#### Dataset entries
*-*-*

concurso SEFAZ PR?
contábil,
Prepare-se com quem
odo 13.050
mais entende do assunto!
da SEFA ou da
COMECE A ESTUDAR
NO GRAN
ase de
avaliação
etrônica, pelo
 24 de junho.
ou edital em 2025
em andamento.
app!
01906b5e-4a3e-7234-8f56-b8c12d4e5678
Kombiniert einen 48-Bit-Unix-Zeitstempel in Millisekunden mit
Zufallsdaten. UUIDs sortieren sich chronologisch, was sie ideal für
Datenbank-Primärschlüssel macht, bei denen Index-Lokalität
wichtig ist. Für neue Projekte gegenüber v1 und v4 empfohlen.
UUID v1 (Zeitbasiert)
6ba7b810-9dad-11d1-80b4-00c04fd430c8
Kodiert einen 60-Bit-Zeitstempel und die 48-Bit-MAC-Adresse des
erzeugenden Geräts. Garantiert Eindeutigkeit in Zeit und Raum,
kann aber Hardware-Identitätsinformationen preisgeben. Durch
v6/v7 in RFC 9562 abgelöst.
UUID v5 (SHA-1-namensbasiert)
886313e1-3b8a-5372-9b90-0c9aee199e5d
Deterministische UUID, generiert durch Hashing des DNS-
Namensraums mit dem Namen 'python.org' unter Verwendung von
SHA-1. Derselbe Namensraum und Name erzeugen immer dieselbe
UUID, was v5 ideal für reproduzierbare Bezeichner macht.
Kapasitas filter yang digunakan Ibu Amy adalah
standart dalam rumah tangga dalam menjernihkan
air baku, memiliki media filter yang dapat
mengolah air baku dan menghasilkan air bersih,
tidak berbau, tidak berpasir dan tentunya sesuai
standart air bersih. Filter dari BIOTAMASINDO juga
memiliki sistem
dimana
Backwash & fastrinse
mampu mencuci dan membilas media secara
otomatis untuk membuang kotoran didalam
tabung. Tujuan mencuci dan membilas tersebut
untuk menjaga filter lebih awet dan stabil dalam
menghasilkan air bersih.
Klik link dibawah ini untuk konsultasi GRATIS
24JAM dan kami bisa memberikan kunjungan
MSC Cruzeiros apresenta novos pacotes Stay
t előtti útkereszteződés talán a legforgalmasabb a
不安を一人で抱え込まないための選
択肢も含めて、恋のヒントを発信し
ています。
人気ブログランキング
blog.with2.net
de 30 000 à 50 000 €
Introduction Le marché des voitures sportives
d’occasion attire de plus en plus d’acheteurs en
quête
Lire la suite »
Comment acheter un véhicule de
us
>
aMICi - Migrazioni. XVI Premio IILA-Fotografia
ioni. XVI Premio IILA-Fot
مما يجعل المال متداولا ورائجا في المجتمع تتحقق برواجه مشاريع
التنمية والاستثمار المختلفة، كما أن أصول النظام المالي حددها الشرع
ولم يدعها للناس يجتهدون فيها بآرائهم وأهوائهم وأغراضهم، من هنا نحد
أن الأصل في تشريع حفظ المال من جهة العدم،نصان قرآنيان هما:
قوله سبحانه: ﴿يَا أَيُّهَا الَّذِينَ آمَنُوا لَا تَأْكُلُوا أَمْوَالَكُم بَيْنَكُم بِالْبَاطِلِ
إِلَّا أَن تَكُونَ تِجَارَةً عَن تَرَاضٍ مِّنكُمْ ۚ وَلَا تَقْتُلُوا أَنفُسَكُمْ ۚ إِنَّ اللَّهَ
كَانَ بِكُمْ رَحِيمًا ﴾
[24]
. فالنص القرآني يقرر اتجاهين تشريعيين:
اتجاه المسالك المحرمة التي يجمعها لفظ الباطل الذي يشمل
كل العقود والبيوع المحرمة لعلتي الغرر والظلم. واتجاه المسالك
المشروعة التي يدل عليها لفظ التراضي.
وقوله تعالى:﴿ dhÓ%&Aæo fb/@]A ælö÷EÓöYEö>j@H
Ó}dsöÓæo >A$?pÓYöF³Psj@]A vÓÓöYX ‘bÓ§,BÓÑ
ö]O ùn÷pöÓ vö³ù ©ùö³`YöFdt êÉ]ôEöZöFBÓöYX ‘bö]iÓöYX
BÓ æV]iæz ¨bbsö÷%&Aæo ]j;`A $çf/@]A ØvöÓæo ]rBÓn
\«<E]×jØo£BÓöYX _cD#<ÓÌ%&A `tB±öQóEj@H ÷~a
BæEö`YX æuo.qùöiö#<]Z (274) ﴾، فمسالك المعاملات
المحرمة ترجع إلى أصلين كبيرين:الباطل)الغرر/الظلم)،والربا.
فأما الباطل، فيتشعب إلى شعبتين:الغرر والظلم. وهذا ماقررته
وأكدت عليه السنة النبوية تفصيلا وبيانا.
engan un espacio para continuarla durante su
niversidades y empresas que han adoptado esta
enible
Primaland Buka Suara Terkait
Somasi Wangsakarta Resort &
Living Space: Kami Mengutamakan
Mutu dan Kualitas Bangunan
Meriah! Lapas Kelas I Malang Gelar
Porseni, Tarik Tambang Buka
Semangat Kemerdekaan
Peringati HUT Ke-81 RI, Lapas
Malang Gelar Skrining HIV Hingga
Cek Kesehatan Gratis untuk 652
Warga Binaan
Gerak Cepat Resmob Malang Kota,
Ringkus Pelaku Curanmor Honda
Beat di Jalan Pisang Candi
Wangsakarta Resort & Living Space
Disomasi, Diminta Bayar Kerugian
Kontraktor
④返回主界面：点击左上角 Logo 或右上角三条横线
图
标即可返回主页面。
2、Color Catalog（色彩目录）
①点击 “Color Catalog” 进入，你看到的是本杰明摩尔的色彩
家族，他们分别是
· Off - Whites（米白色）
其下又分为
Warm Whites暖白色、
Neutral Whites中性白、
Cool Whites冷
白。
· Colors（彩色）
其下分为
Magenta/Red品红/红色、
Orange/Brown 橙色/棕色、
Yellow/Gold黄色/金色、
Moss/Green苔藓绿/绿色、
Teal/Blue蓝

*-*-*

#### What to produce
An exact copy of the lines from the one holding "Wangsakarta Resort & Living Space" through the end of the data is the whole answer.

#### Solved problem
Wangsakarta Resort & Living Space
Disomasi, Diminta Bayar Kerugian
Kontraktor
④返回主界面：点击左上角 Logo 或右上角三条横线
图
标即可返回主页面。
2、Color Catalog（色彩目录）
①点击 “Color Catalog” 进入，你看到的是本杰明摩尔的色彩
家族，他们分别是
· Off - Whites（米白色）
其下又分为
Warm Whites暖白色、
Neutral Whites中性白、
Cool Whites冷
白。
· Colors（彩色）
其下分为
Magenta/Red品红/红色、
Orange/Brown 橙色/棕色、
Yellow/Gold黄色/金色、
Moss/Green苔藓绿/绿色、
Teal/Blue蓝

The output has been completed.